Eastern turkeys, on the other hand, live where rainfall is normally plentiful and the shady woods are cooler. Predators are a bigger problem during the nesting season than is drought. Rain may in fact be the worst thing that can happen to an eastern turkey during nesting.

"Some research associates rainfall in May with decreased production," Burk explained. "It's called the 'wet hen theory.' If you have a wet year, you have increased predation, because the predators can smell the wet hen on the nest. The last two years, we had low rainfall in May in East Texas, and this year we had no rainfall at all in May; we set production records those first two years. But in the data I have for 2003, the trend is inconsistent.
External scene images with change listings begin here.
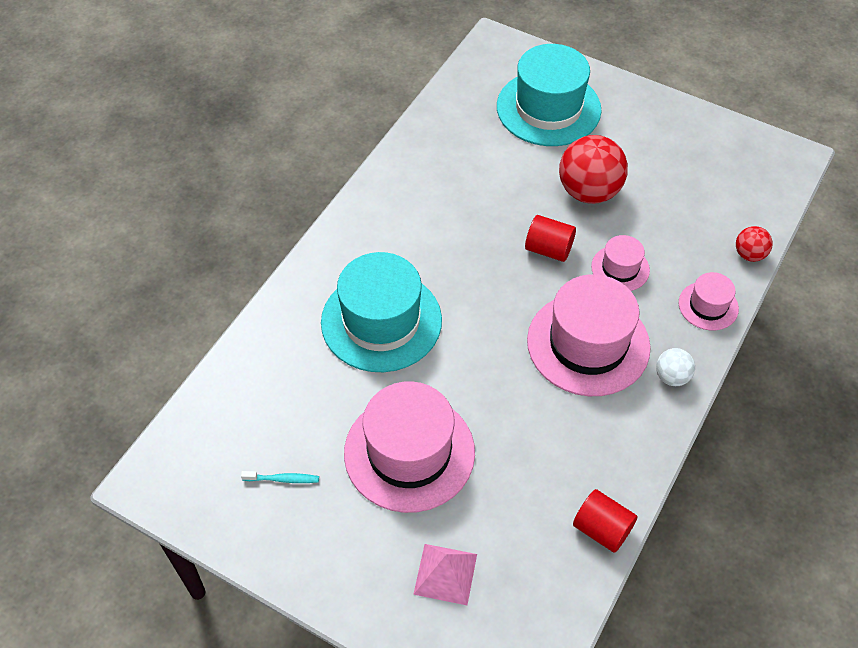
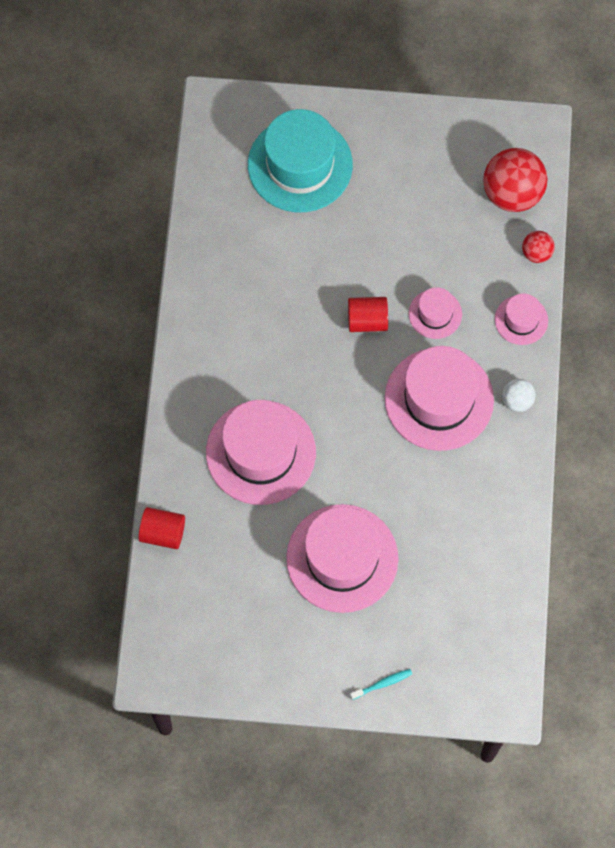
camera: 25 degrees left, 15 degrees up
(283, 479) = (256, 624): turquoise toothbrush -> turquoise toothbrush (382, 684)
(381, 321) = (260, 452): turquoise hat -> pink hat
(445, 574) = (416, 642): pink pyramid -> none
(589, 191) = (376, 244): red ball -> red ball (512, 193)
(602, 529) = (515, 555): red cylinder -> red cylinder (163, 533)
"The poults-per-hen observations are about 2.9; in the two prior years it was about 4. I expected a tremendous hatch, but we may not have had it. Turkeys are habitat-sensitive, and a lot of land-use practices in East Texas are not turkey-friendly. People who manage for turkeys generally do better."

THE PINEYWOODS FORECAST: WIDELY SCATTERED TURKEYS
Turkeys' fortunes rise and fall with the state of their habitat, so don't expect to find the birds where they can't make a living. Thanks to an aggressive restocking program by the TPWD, eastern turkeys, which were virtually extinct in Texas, can now be hunted in 41 counties from the Red River almost to the Gulf Coast. But not all turkey habitat in East Texas is equal. Easterns prefer an open understory, and about the only way to achieve that in East Texas is through prescribed burning. Unfortunately for turkeys, however, burns are often not possible in thickly settled parts of East Texas. And that has a big impact on where you can expect to find turkeys in the region.

Eastern turkey populations have sharply increased in northeastern Texas, especially along the Red River in Lamar and Red River counties. In Walker, San Jacinto and Polk counties, turkey numbers are going down, but numbers are higher in parts of the Angelina and Sabine national forests. The reason might surprise you: woodpeckers!

"You have to burn to have turkeys in East Texas," Burk remarked. "Southern Angelina and southern Sabine national forests are still the best public lands for easterns, because they are red-cockaded woodpecker country where the Forest Service burns - and what is good for woodpeckers is good for turkeys."

Better still, all you'll need to hunt the turkeys in the wildlife management areas there will be a hunting license and annual public hunting permit.

While turkey populations are on the rise in parts of East Texas, declines in other areas mean that the population is roughly stable on average. However, the birds are increasing their range - expanding into suitable habitat when and where they can find it. Burk reports that some turkeys have traveled up to 70 miles to colonize new areas.

The excellent hatches in 2001 and 2002 mean that, for the next couple of years, more mature gobblers will haunt the woods in East Texas than have been seen there in more than a century. You'll still have to hunt hard to bag a big eastern tom, but you can take consolation from the fact that the hunting's better now than it was in your grandfather's day.

THE POST OAK SAVANNAH FORECAST: ISOLATED BUT MORE NUMEROUS TURKEYS
"The Blackland and Oak Savannah prairies have low turkey densities," Burk pointed out. "This is the transition zone between Rio Grandes and easterns as you go north to south. It's also where all the row-crop agriculture is along with a lot of small ranches where native grasses were converted to Coastal Bermuda, so the habitat is not very good. We have had good production the past couple of years where there is good habitat. Large, intensively managed ranches are doing OK, but you either have a bunch of turkeys or none at all."

TPWD biologist Billy Lambert adds that Rio Grandes can be found along the western edge of the district, with scattered populations of easterns throughout the region - which makes for a peculiar situation in Grayson County. The birds on U.S. Army Corps of Engineers land around Lake Texoma are Rio Grandes, but are hunted under the regulations for easterns: one gobbler only during the spring season. But don't let the restrictions put you off.

"It's so close to Dallas/Fort Worth that there are lots of people hunting them," Burk said, "but I've had hunters tell me of hearing 30 gobblers."